I taught Ballet Conditioning for the first time yesterday. A friend and occasional running partner teaches step aerobics and core rhythm classes twice a week and asked me to teach to add variety and difficulty. I was very nervous. I can sing in front of a group and be fine, but speaking is a whole other thing. Isn't that funny?
Despite my nerves and shaking, the class went very well. We had a surprisingly good turnout of more than 15 women, (mostly moms from the preschool). I got a lot of positive feedback which made me feel great for having stepped way out of my comfort zone!
Ballet Conditioning is a fantastic workout. I have found that it does amazing things to strengthen my knees, hips and ankles for running. Having had surgery on my bad knee once, this is a great way to prevent further injury. Not to mention what it does for your core! When done correctly, every move you make with your feet or arms-affects your core. I admit, it felt pretty good today to see various facebook status updates reflecting sore muscles.

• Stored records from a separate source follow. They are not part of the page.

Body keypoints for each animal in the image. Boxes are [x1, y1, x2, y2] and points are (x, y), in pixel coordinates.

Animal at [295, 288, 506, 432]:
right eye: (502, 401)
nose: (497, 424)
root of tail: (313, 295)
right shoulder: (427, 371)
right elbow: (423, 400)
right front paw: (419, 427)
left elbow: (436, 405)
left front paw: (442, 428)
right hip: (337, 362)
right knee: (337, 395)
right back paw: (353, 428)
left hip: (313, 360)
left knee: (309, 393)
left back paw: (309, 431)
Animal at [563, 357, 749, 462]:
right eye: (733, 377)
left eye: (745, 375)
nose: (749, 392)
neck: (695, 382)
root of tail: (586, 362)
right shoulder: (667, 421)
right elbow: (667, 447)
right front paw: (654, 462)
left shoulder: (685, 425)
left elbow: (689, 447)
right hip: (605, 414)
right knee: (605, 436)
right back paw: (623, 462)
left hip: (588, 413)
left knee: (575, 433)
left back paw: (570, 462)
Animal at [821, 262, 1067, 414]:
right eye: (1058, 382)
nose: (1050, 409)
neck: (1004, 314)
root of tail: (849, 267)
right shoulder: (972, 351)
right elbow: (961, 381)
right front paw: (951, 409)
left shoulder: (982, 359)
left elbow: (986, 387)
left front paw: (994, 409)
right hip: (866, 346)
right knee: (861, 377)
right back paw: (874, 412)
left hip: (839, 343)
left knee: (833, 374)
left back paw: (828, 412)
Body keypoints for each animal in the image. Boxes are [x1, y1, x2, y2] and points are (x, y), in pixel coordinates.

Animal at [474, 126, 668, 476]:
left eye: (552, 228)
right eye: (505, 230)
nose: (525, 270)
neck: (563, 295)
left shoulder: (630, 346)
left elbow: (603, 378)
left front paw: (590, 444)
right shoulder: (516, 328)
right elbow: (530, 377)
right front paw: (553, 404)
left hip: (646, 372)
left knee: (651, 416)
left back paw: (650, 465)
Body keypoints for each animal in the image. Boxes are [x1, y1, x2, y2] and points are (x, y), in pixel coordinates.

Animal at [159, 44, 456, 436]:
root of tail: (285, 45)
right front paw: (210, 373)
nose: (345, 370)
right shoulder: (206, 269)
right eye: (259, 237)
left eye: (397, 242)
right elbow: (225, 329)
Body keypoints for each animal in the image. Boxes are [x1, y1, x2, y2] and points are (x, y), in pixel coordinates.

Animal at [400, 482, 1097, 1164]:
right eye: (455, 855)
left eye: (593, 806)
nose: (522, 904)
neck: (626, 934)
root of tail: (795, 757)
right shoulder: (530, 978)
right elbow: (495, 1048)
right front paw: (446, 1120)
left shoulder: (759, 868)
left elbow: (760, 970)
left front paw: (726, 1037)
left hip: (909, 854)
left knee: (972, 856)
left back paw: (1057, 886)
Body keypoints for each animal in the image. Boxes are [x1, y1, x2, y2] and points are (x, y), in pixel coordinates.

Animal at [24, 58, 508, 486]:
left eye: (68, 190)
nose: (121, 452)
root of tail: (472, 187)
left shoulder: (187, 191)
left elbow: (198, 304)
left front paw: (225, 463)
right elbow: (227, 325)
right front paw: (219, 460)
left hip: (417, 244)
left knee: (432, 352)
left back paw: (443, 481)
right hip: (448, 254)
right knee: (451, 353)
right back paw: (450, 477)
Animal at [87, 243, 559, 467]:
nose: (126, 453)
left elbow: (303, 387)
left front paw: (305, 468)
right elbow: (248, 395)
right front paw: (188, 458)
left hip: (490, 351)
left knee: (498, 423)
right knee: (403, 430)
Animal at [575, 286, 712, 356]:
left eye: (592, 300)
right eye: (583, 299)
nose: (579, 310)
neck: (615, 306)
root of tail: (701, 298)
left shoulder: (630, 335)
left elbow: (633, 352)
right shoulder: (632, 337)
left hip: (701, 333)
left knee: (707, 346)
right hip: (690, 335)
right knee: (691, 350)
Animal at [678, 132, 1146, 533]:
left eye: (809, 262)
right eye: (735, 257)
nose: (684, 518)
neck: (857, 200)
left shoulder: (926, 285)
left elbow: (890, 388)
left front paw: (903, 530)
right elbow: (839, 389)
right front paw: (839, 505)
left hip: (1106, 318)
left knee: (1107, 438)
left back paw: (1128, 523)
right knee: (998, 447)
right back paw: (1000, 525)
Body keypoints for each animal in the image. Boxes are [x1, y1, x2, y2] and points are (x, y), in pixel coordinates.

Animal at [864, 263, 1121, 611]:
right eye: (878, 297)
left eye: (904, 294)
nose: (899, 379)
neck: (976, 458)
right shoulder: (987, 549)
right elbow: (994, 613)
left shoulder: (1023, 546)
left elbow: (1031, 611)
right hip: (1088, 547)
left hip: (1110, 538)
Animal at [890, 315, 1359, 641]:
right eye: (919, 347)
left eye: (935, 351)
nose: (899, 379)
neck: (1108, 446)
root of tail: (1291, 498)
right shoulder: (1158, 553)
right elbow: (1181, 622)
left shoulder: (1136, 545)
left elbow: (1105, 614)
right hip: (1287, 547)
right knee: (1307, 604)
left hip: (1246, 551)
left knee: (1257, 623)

I will be teaching once a month, which is a great motivation for me to keep up my cross training. I don't want to be up front teaching, having my muscles quiver with effort. More importantly, I know it will help my running. I try to remind myself that when I am tired and sore, and cross training just does not sound as appealing as curling up with a nice book.
This morning I had an easy 4 1/2 mile run. It was one of those runs that aside from the cold, was just relaxing. I was enjoying the music on my ipod, and even enjoying the crisp chill of the air-a welcome break from the rain.
Tomorrow I talked my occasional running buddy into 10 miles with me. I am hoping to do 11 total, but it will depend on time. My schedule calls for 90 minutes-what do you think of runnign for time vs. running for mileage? Praying the rain waits until lunch time to avoid a soggy run, but having a buddy to run with will make a huge difference either way!